AppThreat / vulnerability-db

Vulnerability database and package search for sources such as Linux, OSV, NVD, GitHub and npm. Powered by sqlite, CVE 5.0, purl, and vers.
MIT License
96 stars 22 forks source link

Spend more time on batch size for storage #44

Closed prabhu closed 7 months ago

prabhu commented 1 year ago

v5 gave the needed performance boost for searches. However, one of the things I am not happy with is the hardcoded batch size while storing a group of records.

https://github.com/AppThreat/vulnerability-db/blob/master/vdb/lib/storage.py#L9

I picked this number out of thin air. Bad hotel internet means I could never experiment with various batch sizes to measure the impact on storage vs. search performance.

cerrussell commented 1 year ago

@prabhu So I've been looking into this. My observations either mean the batch size is relatively inconsequential or else that I don't know what I'm doing.
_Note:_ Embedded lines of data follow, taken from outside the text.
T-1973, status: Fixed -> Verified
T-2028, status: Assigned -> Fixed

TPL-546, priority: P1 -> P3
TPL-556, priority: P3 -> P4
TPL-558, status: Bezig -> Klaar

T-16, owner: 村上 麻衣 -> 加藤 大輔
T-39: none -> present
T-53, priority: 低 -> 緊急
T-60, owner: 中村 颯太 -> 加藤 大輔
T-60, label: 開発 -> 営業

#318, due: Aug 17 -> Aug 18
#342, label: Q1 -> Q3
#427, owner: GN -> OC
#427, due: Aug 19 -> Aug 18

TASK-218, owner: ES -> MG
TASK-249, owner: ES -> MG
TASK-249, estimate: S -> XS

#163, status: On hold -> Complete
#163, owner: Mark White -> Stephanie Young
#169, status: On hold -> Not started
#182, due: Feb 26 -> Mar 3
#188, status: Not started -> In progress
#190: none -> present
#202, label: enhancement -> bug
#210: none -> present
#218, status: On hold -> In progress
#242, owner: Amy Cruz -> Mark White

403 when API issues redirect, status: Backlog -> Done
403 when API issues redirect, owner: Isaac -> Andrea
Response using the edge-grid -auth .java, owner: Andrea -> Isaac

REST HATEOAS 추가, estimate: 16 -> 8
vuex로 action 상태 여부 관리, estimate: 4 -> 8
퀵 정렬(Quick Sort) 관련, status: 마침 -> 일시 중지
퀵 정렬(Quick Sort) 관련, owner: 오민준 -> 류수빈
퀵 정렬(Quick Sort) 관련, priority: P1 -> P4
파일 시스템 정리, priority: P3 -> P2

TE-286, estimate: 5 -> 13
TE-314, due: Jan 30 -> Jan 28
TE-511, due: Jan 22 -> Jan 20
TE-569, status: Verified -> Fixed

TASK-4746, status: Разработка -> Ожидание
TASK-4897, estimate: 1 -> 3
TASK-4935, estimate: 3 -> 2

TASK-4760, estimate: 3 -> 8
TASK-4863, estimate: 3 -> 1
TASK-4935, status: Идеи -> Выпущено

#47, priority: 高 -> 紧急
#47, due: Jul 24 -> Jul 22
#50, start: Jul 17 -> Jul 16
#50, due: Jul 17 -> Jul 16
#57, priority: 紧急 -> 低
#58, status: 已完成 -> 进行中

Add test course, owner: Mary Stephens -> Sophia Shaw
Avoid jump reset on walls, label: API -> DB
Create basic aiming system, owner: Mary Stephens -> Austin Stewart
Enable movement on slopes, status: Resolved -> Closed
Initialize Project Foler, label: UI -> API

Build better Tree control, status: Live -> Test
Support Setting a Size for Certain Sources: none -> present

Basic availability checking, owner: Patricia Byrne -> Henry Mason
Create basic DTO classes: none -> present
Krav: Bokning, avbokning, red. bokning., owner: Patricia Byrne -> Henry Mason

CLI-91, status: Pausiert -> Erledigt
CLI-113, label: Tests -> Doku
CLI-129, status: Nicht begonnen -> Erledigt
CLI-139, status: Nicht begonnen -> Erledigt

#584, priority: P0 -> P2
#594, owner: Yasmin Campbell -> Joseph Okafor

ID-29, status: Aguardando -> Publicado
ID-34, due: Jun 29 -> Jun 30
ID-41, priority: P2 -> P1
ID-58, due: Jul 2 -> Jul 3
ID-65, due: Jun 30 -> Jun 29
Probably the latter.

prabhu commented 1 year ago

@cerrussell This is interesting! Do you have any idea where the time is being spent? Can we try any profiler?

cerrussell commented 1 year ago

@prabhu I've been using cProfile and playing around with different decorators. Also looking at how other projects set things up. It's all very new to me, but I certainly welcome the opportunity to remedy this knowledge gap. I'm working on setting up a workflow in GA that can take test projects and run depscan with profiling. I'll let you know when I've come up with anything worth looking at!

prabhu commented 1 year ago

Thanks, @cerrussell, for your help. Please join the discord channel as well, in case you haven't. I would love to know more about your workflows.

cerrussell commented 1 year ago

Hey @prabhu , I joined the discord.

Just an update. I've been testing out batch_write_size values. I'm still working out what the value is that will yield a net improvement rather than simply redistributing where time is spent.

prabhu commented 1 year ago

@cerrussell, could you kindly say hi on discord or share your discord id? Looks like a few people have joined.

cerrussell commented 1 year ago

@prabhu My ID is lemonym#2286, display name caroline.